米・規制当局がビットフィネックスのハッキングで盗まれたビットコイン48億ドルを押収

ビットフィネックハッキング容疑者2人を逮捕

ブルームバーグの報告によると、米国の規制当局は2016年に仮想通貨取引所ビットフィネックス(Bitfinex)のハッキング中に盗まれた、ビットコイン119,754BTC約48億ドル(約5,541億円)を押収したことが明らかになった。

ビットフィネックスは、世界最大のステーブルコインであるテザー(Tether)と提携している取引所であり、DOJ(United States Department of Justice=米国司法省)によると、ハッキングの時点で、デジタル通貨の運搬量は約7,100万ドル(約82億円)と推定されていたが、盗まれたビットコインの総額は現在約45億ドル(約5,200億円)にのぼるとのこと。

今回の押収に乗じて、イリヤ・リヒテンシュタイン(Ilya Lichtenstein)容疑者とその妻であるヘザー・モーガン(Heather Morgan)容疑者の二人がマネーロンダリング(資金洗浄)の容疑で逮捕された。DOJによると、容疑者夫婦は架空IDを使用してオンラインアカウントを設定し、コンピュータープログラムを利用して取引を自動化することで、多くの取引を短期間で実行できるロンダリング技術などの高度な技術を使用。さらに、マネーロンダリングした通貨をさまざまな仮想通貨取引所やダークネット市場の口座に入れ、資金を引き出すなど極めて悪質性の高い方法であったとのこと。リサ・モナコ(Lisa Monaco)副長官は声明の中で、次のように語っている。

今回の逮捕は、仮想通貨が犯罪者にとって安全な避難所ではないことを示しています。デジタル匿名性を維持するため、被告は仮想通貨取引所を通じて盗まれた資金をロンダリングしました。


誰がハッキングを実行したのか

容疑者二人の裁判は起訴されたワシントンで開催される予定であり、20ページに及ぶ声明は、ハッキング後のビットコインの複雑な動きを詳しく説明しているものの、誰が実際にデジタル通貨をハッキングしたかについては明らかになっていない。

また、DOJは、誰がハッキングを実行したかについて尋ねられたものの、詳しいコメントについては明らかにしていない。ブロックチェーンインテリジェンス企業であるTRM Labsの法務および政府問題の責任者である元連邦検察官のアリ・レッドボード(Ari Redbord)氏は今回の押収について次のように語っている。

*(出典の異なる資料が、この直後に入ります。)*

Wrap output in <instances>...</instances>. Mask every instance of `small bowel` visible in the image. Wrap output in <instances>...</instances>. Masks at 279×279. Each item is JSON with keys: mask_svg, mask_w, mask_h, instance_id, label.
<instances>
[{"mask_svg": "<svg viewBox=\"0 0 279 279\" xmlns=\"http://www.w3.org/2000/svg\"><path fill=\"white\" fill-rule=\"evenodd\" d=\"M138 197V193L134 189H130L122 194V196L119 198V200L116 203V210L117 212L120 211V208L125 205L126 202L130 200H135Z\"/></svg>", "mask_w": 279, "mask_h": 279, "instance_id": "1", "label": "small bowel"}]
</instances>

これは、ブロックチェーンの性質により、調査員が複雑なペーパーカンパニーのウェブや大量の現金密輸では不可能な方法でお金を追跡できることを証明したことになるでしょう。

一方で、2016年のハッキング後にビットフィネックス取引所を資本増強するために、部分的に発行されたレオトークン(UNUS SED LEO/LEO)として知られる仮想通貨は、DOJの発表後に50%以上急増している。